Say, I have a model M that depends on the structure of a family tree. One of M's slots is therefore depending on the root of the family tree: (c? root). However, I want M to know about changes in the family tree, like, say, when a child or grandchild is added. Apparently cells (at least the cells_2.0 branch required by cells-gtk) does not broadcast change messages to the parents of a node (which I guess is the right thing in 99% of the cases).
What's the best way to deal with that?
(i) Is there some mechanism for this purpose present in cells? Or (ii) Do I roll my own special case solution? Or (iii) Is it worthwhile to build some general purpose solution to this problem?

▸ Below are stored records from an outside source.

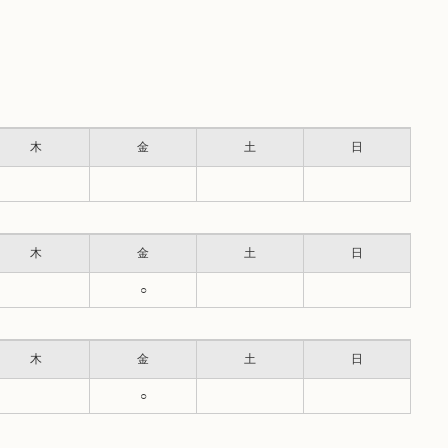
木
金
土
日
木
金
土
日
○
木
金
土
日
○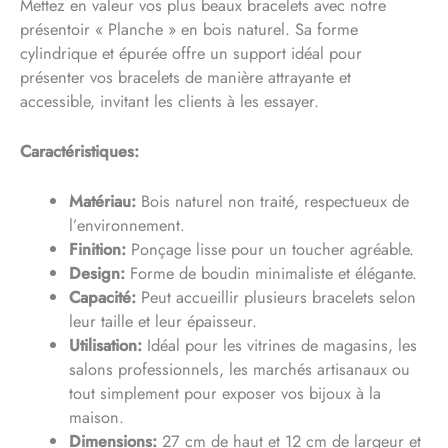
Mettez en valeur vos plus beaux bracelets avec notre
présentoir « Planche » en bois naturel. Sa forme
cylindrique et épurée offre un support idéal pour
présenter vos bracelets de manière attrayante et
accessible, invitant les clients à les essayer.
Caractéristiques:
Matériau:
Bois naturel non traité, respectueux de
l’environnement.
Finition:
Ponçage lisse pour un toucher agréable.
Design:
Forme de boudin minimaliste et élégante.
Capacité:
Peut accueillir plusieurs bracelets selon
leur taille et leur épaisseur.
Utilisation:
Idéal pour les vitrines de magasins, les
salons professionnels, les marchés artisanaux ou
tout simplement pour exposer vos bijoux à la
maison.
Dimensions:
27 cm de haut et 12 cm de largeur et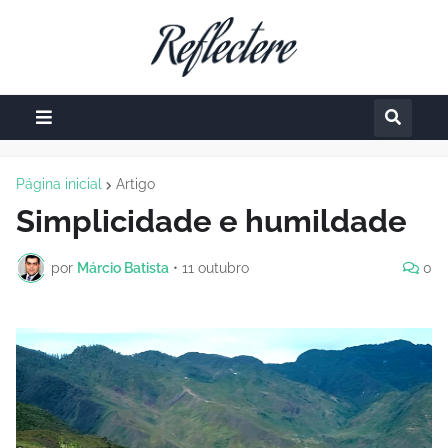
Página inicial
Artigo
Simplicidade e humildade
por
Márcio Batista
•
11 outubro
0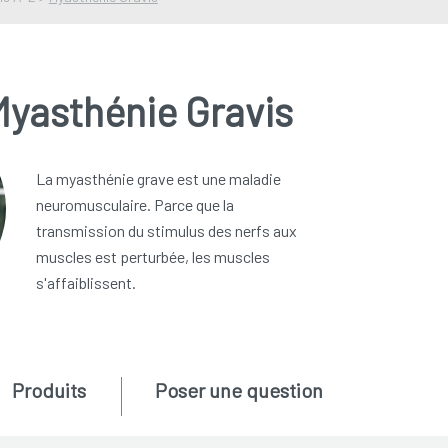
Myasthénie Gravis
La myasthénie grave est une maladie
neuromusculaire. Parce que la
transmission du stimulus des nerfs aux
muscles est perturbée, les muscles
s'affaiblissent.
Produits
Poser une question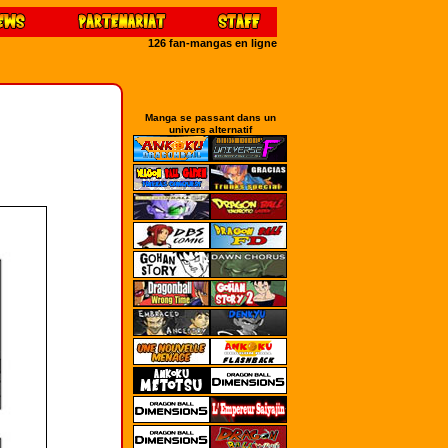
126 fan-mangas en ligne
Manga se passant dans un
univers alternatif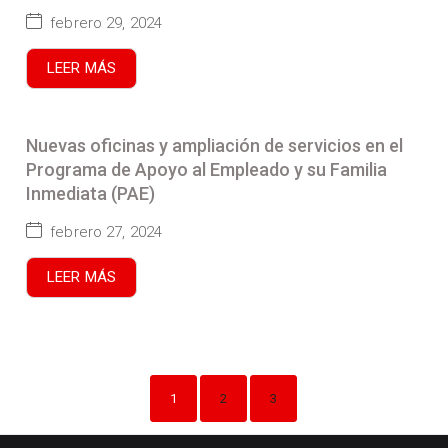
febrero 29, 2024
LEER MÁS
Nuevas oficinas y ampliación de servicios en el
Programa de Apoyo al Empleado y su Familia
Inmediata (PAE)
febrero 27, 2024
LEER MÁS
1
2
3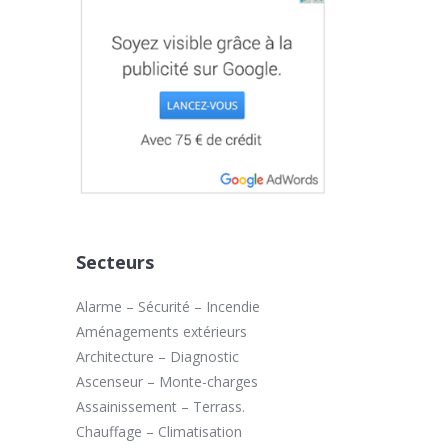
Secteurs
Alarme – Sécurité – Incendie
Aménagements extérieurs
Architecture – Diagnostic
Ascenseur – Monte-charges
Assainissement – Terrass.
Chauffage – Climatisation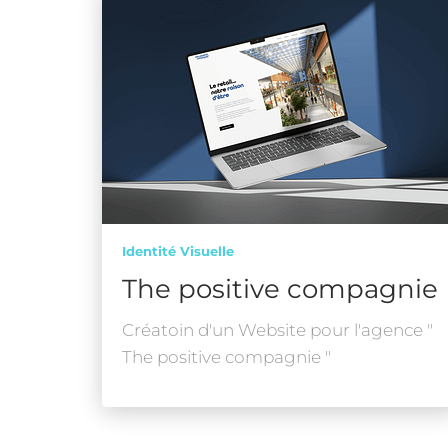
Identité Visuelle
The positive compagnie
Créatoin d'un Website pour l'agence "
The positive compagnie "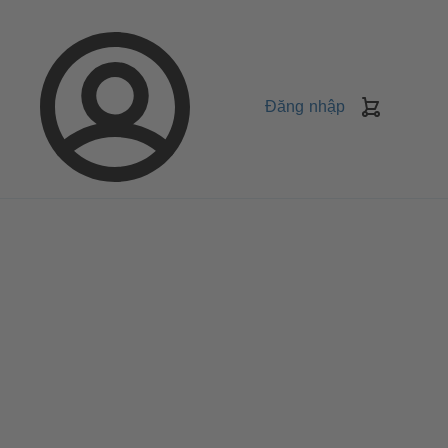
Đăng nhập
Giỏ
Hàng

My approach towards (ii) (I haven't coded anything yet, waiting for you comments) would be something like building an observer tree each node of which observes one node in the family tree. Something like this:
- Design a tiny tree observer model ("tto"?), suited to observing one
family node (defmodel tty (family) (observed observed-kids reports-to))
- Every tto knows about the parent model (M from above) and does the
right thing when it sees a change (say, call a closure)
- If the observed nodes has kids, it instantiates tto kids of its own
to match the kids of the observed tree (def-c-output observed ((self tto)) (make-tto :observed (c? new-value) :observed-kids (c? (kids new-value))) (setf (kids self) (mapcar (lambda (kid) (make-tto :observed (c? kid) :observed-kids (c? (kids kid)))) (kids new-value) ...) (def-c-output observed-kids ((self tto)) ...)
- Changing the root slot in M results in the instantiation of a tto
for the root
I guess that would work ... but I feel there must be a more elegant solution.
Roughly (cuz of rough recall of Cells2):
(defmodel family-observer (family) ;; we'll use the "md-value" slot for the observed () (:default-initargs :kids (c? (the-kids (bwhen (o (^md-value self)) ;; not sure why not (loop for k in (^kids o) collecting (let ((this-k k)) ;; loop is weird (make-instance 'family-observer :md-value this-k)))))))
Thanks! The following does the trick (incl. some rewriting)
:kids (c? (the-kids ; follow changes of our source (when (^md-value) ;; not sure why not (mapcar #'(lambda (k) (make-instance 'family-observer :md-value k)) (kids (^md-value))))))))
That handles rows in/out.
Actually, I don't quite see how it handles rows out. Where do I put stuff to properly clean out the old kids?
Can I do something like (c? (mapcar #'not-to-be (^kids)) (the-kids ...))) ? (looks wrong)
As for individual values, well, I guess you generalize the handling of kids so it is just another slot-value. Changes to kids add/remove rows, changes to other things set values within a row.
That's easier, because the number is constant. So a simple def-c-output will do.
You know you need the kids handled, so what you might build that in and then have some macrology write the defmodel for custom subclasses of f-o:
(def-family-observer my-tree (<def options?>) slot-1 slot-2)
Yep. Thought of something like this. My plan was to supply a generic function for making child observers like
(def-f-o my-obs (#'mk-observer) slot-1 slot-2)
then the :kids cell will not call plain make-instance, but mk-observer, which can specify on the source, so if you have a mixed family of people and dogs
(def-f-o person-obs (#'mk-observer) name age) (def-f-o dog-obs (#'(lambda (&rest initargs) (apply #'make-instance 'dog-obs initargs)) race favorite-ball)
(defmethod mk-observer ((self person) &rest initargs) (apply #'make-instance 'person-obs self initargs))
(defmethod mk-observer ((self dog) &rest initargs) (apply #'make-instance 'dog-obs initargs))
Or simply
(def-f-o person-obs (person) name age) (def-f-o dog-obs (dog) race favorite-ball)
Expansion left as an exercise. :)
It is not inconceivable to have f-o link dynamically to any cell-mediated slot of the model instances, btw.
Is there some cells hook to get the list, or would that involve messing with MOP?